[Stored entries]
•••

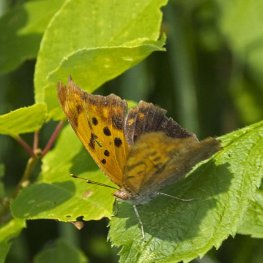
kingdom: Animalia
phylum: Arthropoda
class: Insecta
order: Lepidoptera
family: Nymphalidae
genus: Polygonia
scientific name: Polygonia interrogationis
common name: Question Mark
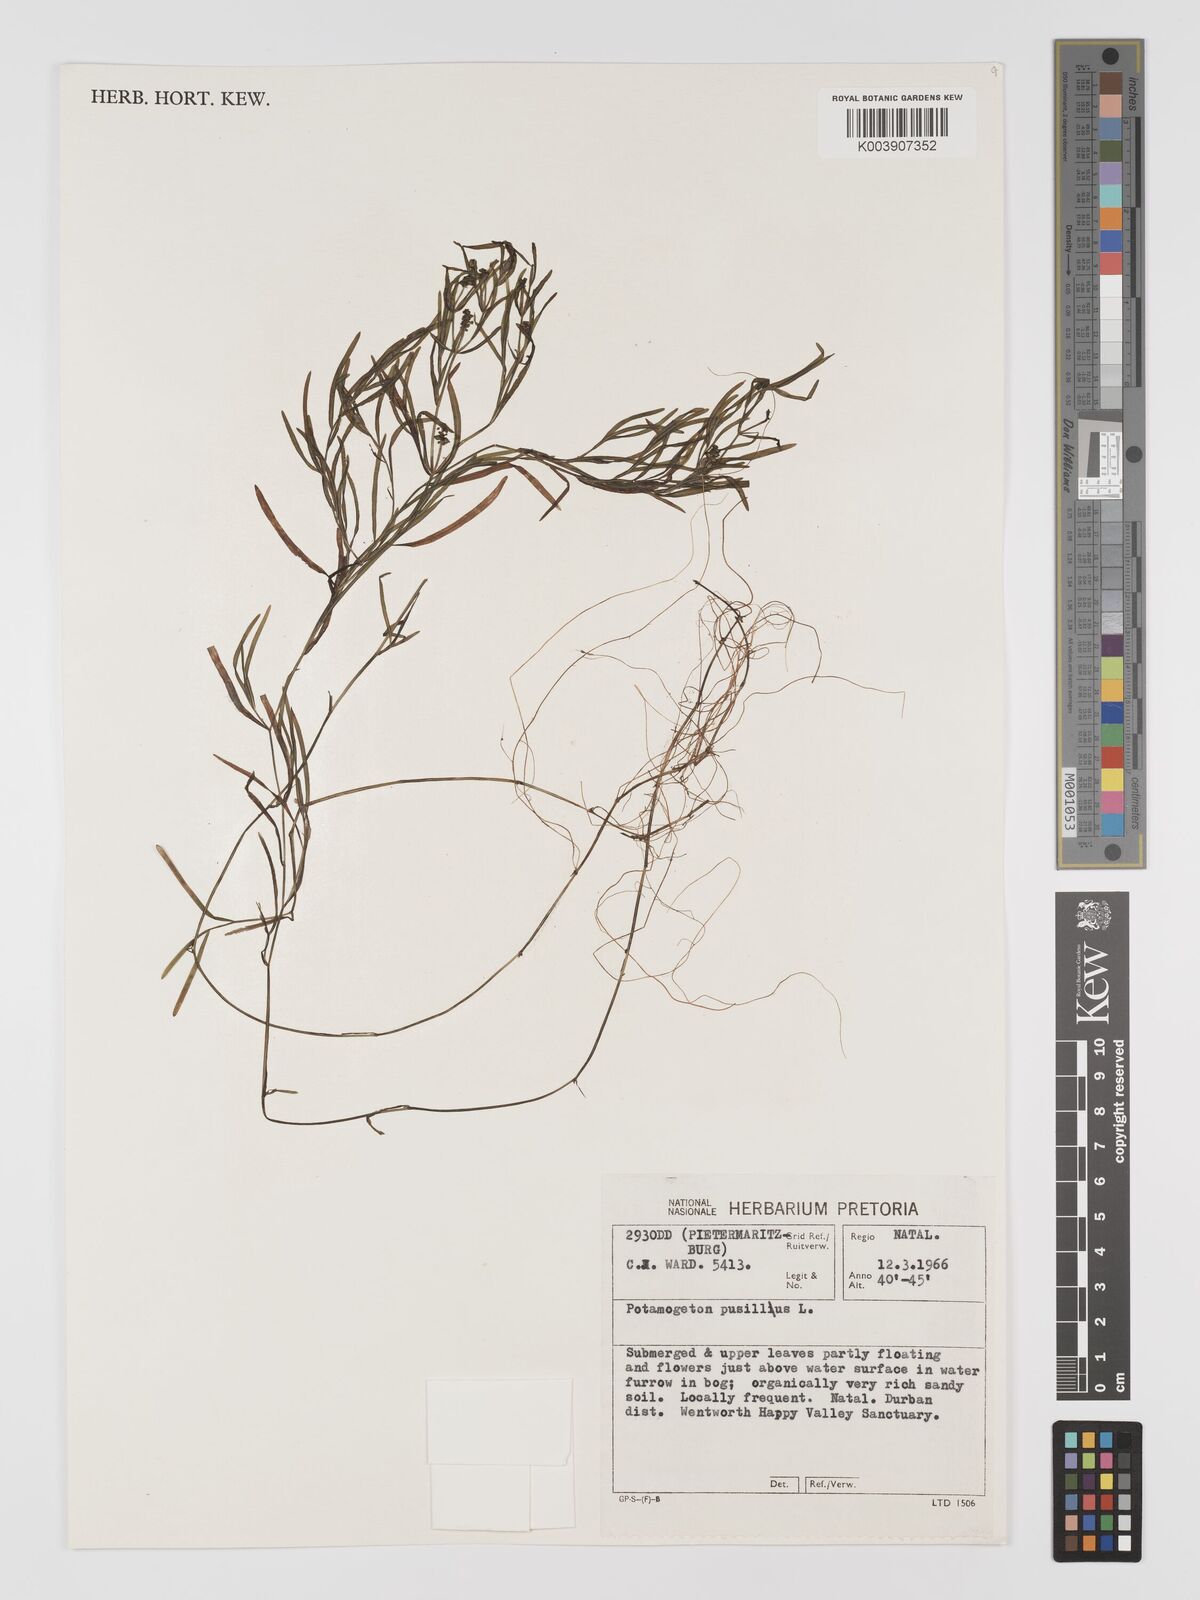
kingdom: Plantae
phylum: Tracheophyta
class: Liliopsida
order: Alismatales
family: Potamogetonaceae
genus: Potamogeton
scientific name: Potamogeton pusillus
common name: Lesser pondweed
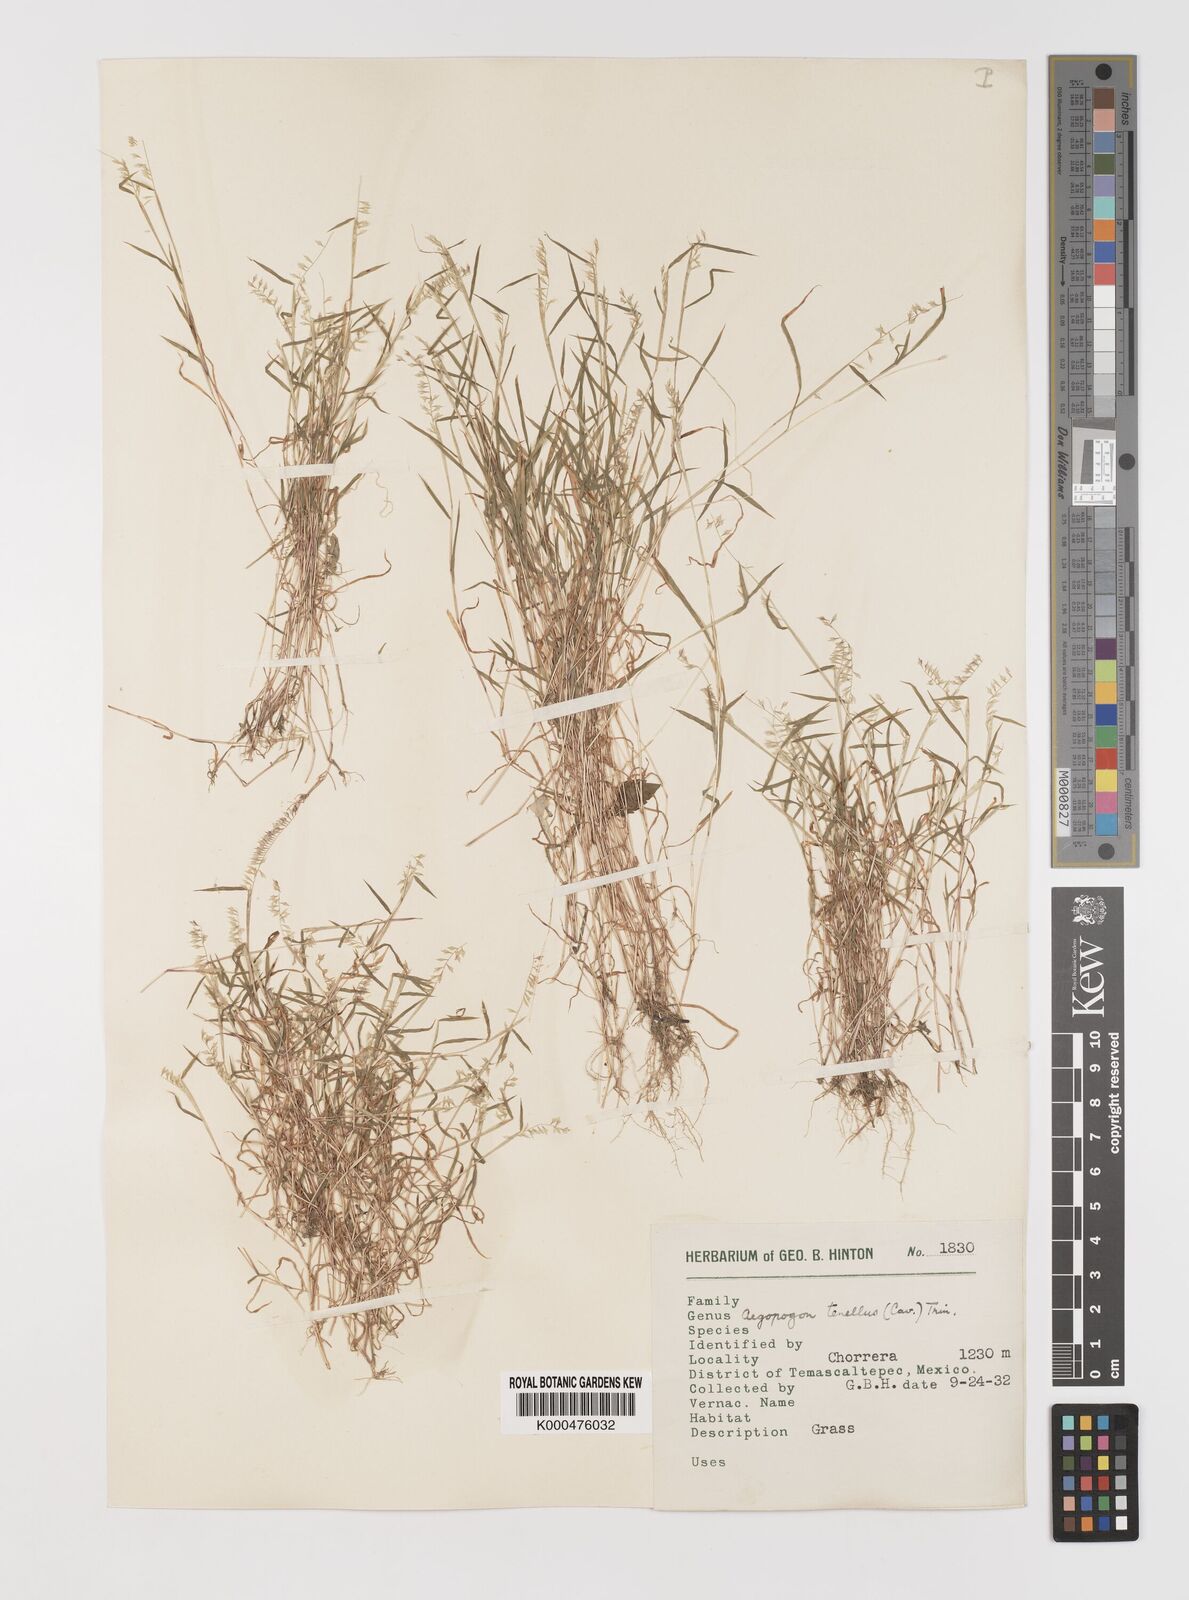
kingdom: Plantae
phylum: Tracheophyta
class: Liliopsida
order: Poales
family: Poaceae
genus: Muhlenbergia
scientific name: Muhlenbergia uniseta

•••

# OBJECTIVE
Reproduce every line of the listing above without any change, leaving out the pictures.

# TASK RESPONSE
kingdom: Animalia
phylum: Arthropoda
class: Insecta
order: Lepidoptera
family: Nymphalidae
genus: Polygonia
scientific name: Polygonia interrogationis
common name: Question Mark
kingdom: Plantae
phylum: Tracheophyta
class: Liliopsida
order: Alismatales
family: Potamogetonaceae
genus: Potamogeton
scientific name: Potamogeton pusillus
common name: Lesser pondweed
kingdom: Plantae
phylum: Tracheophyta
class: Liliopsida
order: Poales
family: Poaceae
genus: Muhlenbergia
scientific name: Muhlenbergia uniseta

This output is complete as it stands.